Marcel Lajos Breuer was born in Pécs, Hungary, in 1902. His career had a precocious and quick start, when he was admitted at the Bauhaus at 18, to soon become a teacher and keep his role from 1022 to 1928. Walter Gropius put him at the head of the furniture workshop, and in that context Breuer could experience the combination of arts, craftsmanship and industrial production applied to all scales — from the city to the current object — and make such approach his signature interpretation of design practice.
I am as much interested in the smallest detail as in the whole structure.
In 1926, the experimentation on the use of tubular metallic structures for chairs and tables reached his highest development in the workshop led by Breuer. The first realization, and the most iconic piece in Breuer’s production, was the B3 chair, also known as the Wassily chair, composed by an innovative and peculiar integration of fabric stripes and steel structure. The series was completed by the Cantilever chair (1928) and the Cesca chair (1928), the latter an evolution of the former combining tubular structure with wood and Vienna straw. All the models were put into production by Thonet in the late 20s; in postwar years, they were produced again by the Italian company Gavina, that was finally acquired by Knoll by the end of the 60s.
Breuer left Nazi Germany in 1936, moving to London where he worked for Isokon company, were he developed hi research on the uses of formed plywood: his Long Chair (1936) was one of the most famous expressions of this period.
His career as a building architect developed quite more slowly, starting with punctual episodes during the 30s and the 40s, only to explode in the United States during postwar Years. Breuer was in fact involved in an interior design project for the Weissenhofsiedlung in Stuttgart in 1927, then he cooperated with Alfred and Emil Roth on the Doldertal apartment buildings in Zurich (1935) for Sigfried Giedion. The evolution of his approach to architecture witnesses the most evident features and issues of the evolution of Modern itself, starting from “a professional version (…) of some International Style principles such as the box on pillars, or the cantilevered terrace” (Curtis, 1999) in the shapes of Doldertal buildings, to shift towards a hybrid vocabulary, closer to American Modernism after World War II, to finally result in the plastic, structural expressions of brutalism.

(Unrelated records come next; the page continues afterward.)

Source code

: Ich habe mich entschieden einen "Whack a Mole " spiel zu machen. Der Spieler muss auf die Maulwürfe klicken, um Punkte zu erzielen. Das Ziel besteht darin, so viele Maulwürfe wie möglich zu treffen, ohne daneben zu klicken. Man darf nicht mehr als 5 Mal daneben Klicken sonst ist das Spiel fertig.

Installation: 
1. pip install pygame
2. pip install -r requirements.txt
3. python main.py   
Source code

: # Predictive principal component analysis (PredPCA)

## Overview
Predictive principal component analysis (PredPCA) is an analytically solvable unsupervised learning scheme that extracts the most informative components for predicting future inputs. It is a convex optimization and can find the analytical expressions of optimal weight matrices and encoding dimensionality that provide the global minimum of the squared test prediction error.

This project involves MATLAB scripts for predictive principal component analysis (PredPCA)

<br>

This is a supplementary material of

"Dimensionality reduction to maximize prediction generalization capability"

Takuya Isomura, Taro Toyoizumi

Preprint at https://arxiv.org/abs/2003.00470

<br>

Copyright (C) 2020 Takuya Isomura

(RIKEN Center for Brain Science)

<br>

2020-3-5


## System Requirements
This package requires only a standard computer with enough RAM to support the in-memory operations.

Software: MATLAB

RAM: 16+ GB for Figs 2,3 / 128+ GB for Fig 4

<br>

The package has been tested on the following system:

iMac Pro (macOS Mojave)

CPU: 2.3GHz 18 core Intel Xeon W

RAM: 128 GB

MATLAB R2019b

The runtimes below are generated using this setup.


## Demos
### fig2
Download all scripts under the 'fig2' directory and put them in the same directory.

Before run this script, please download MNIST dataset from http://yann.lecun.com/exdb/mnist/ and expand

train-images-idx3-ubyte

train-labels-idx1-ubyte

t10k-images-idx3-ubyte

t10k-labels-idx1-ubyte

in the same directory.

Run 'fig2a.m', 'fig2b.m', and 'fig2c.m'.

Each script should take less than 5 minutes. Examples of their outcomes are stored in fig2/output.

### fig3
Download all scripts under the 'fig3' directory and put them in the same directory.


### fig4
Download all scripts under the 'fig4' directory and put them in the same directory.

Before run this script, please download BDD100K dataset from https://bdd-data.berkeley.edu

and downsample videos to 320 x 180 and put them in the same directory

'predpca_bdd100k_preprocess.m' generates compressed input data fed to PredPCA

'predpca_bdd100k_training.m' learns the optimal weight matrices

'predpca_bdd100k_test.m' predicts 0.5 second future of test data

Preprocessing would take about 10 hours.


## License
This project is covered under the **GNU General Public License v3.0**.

Breuer was one of the first to understand that the mission of architects and designers is to shape current objects, drawn from current technological (and therefore social and economic) implications. (Roberto Gabetti, 1988)
The main vector for such transition was Breuer’s transfer to the United States, where he moved in 1937, initially to follow Gropius at the Harvard Graduate School of Design, where the Bauhaus founder had become chairman. The two partnered in a common architectural practice until 1941, then Breuer moved to New York in 1946, where he remained based until his death in 1981. In those decades, he worked to a series of residential projects, including the participation to the Gropius house (1938) and his new house in New Canaan, Connecticut (1946), where he dealt with the first evolutions in space layout (separate day/night areas) and form that were characterizing the global diffusion of Modern reflections in postwar era. The House in the Museum garden, shown in 1949 at the Museum of Modern Art di New York, would perfectly epitomize such transition, in the structure of its roof, in the coexistence of “modern” materials with others such as stone, in the complex and dramatic relevance of the lining space, and it brought its designer in the spotlight of a higher visibility at an international level.
Starting from the 50s, Breuer worked from New York at a global scale, often cooperating with other professionals on both public and private big-scale realizations, where he experimented a brutalist approach to design, articulated in different expressions.
The modular megastructure, featuring a highly plastic and monumental formal expression, was the principle that inspired projects such as the UNESCO headquarters in Paris (1955-58, with Pier Luigi Nervi and Bernard Zehrfuss) as well as the IBM Research Center in La Gaude, Nice (1961-62). In these realizations an important role is given to the use of exposed concrete, but most of all to prefabricated concreted elements, as in the headquarters of U.S. Department of Housing and Urban Development (Washington D.C., 1968) or the mentioned IBM facility; by employing this technique in the project for the Flaine ski station in France (1960-70) would show his ability move across different scales , reaching the urban dimensions, and integrating them all in a unique visoon of design. Client typologies became quite diversified: private and corporate, as in the case of the Bijenkorf department store in Rotterdam (1957), or the realizations for Torin Corp. in California and Australia (1953-76) and IBM in France; public, represented by cultural institutions ( from the dormitories and the Student Center for New York University, 1961, to the Atlanta Central Public Library, 1980) and governmental or diplomatic institutions ( as in Paris from the UNESCO to the Australian Embassy, realized with Harry Seidler in 1977-78).
A sculptural approach to the use of apparent concrete was chosen for projects such as the St. John’s Abbey complex in Collegeville, Minnesota (1955-61) or the Whitney Museum of American Art in New York (1966, currently the Met Breuer), this latter heavily characterized by the presence pf patterns, created through a sophisticated work on surfaces, structure and lighting elements.